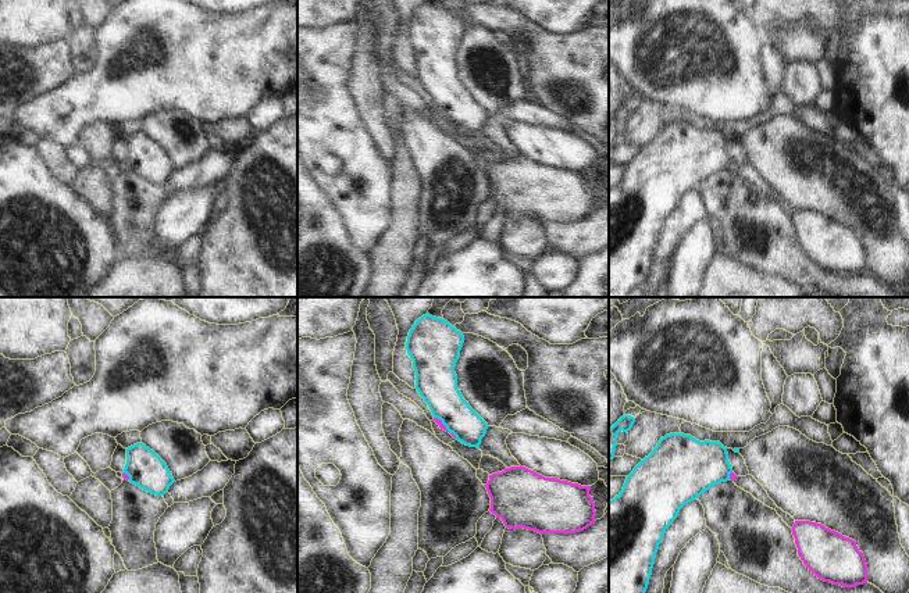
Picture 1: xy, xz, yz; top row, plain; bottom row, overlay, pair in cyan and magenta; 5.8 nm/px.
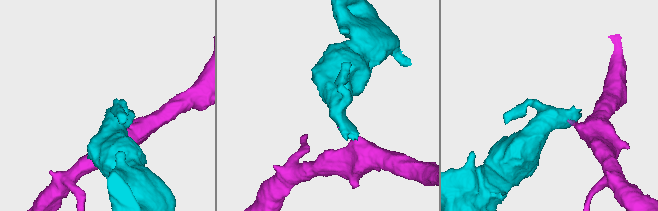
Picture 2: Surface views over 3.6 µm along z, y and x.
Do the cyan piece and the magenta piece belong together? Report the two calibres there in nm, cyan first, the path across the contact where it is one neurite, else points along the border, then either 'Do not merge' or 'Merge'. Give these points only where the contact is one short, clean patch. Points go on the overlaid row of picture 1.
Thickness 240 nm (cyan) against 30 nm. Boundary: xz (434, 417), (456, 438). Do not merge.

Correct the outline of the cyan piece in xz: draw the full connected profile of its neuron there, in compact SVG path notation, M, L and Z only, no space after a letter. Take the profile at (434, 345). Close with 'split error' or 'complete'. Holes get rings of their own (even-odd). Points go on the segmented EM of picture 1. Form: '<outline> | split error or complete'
...
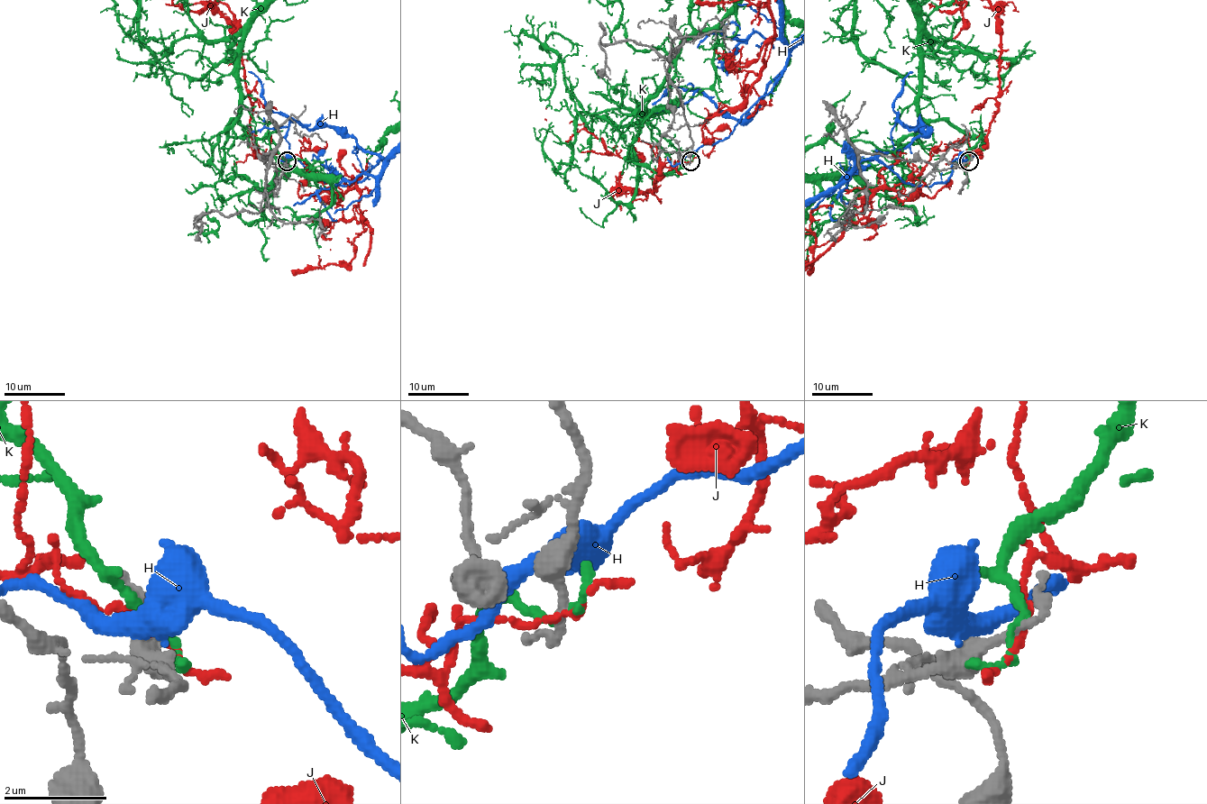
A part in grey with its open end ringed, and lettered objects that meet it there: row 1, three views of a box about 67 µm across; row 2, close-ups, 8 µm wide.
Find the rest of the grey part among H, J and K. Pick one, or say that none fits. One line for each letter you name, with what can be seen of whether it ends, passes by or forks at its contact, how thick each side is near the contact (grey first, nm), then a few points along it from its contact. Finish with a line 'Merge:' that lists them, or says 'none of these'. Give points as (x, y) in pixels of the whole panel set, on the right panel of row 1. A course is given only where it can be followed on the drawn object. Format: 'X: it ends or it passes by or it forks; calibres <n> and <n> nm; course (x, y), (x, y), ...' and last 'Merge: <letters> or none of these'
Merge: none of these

→ Required work
In the records above, find the line containing "Picture 1: xy, xz, yz;" and the line containing "Correct the outline", then give both of them again word for word along with every line between. Omit any pictures.

→ Exercise solution
Picture 1: xy, xz, yz; top row, plain; bottom row, overlay, pair in cyan and magenta; 5.8 nm/px.
Picture 2: Surface views over 3.6 µm along z, y and x.
Do the cyan piece and the magenta piece belong together? Report the two calibres there in nm, cyan first, the path across the contact where it is one neurite, else points along the border, then either 'Do not merge' or 'Merge'. Give these points only where the contact is one short, clean patch. Points go on the overlaid row of picture 1.
Thickness 240 nm (cyan) against 30 nm. Boundary: xz (434, 417), (456, 438). Do not merge.

Correct the outline of the cyan piece in xz: draw the full connected profile of its neuron there, in compact SVG path notation, M, L and Z only, no space after a letter. Take the profile at (434, 345). Close with 'split error' or 'complete'. Holes get rings of their own (even-odd). Points go on the segmented EM of picture 1. Form: '<outline> | split error or complete'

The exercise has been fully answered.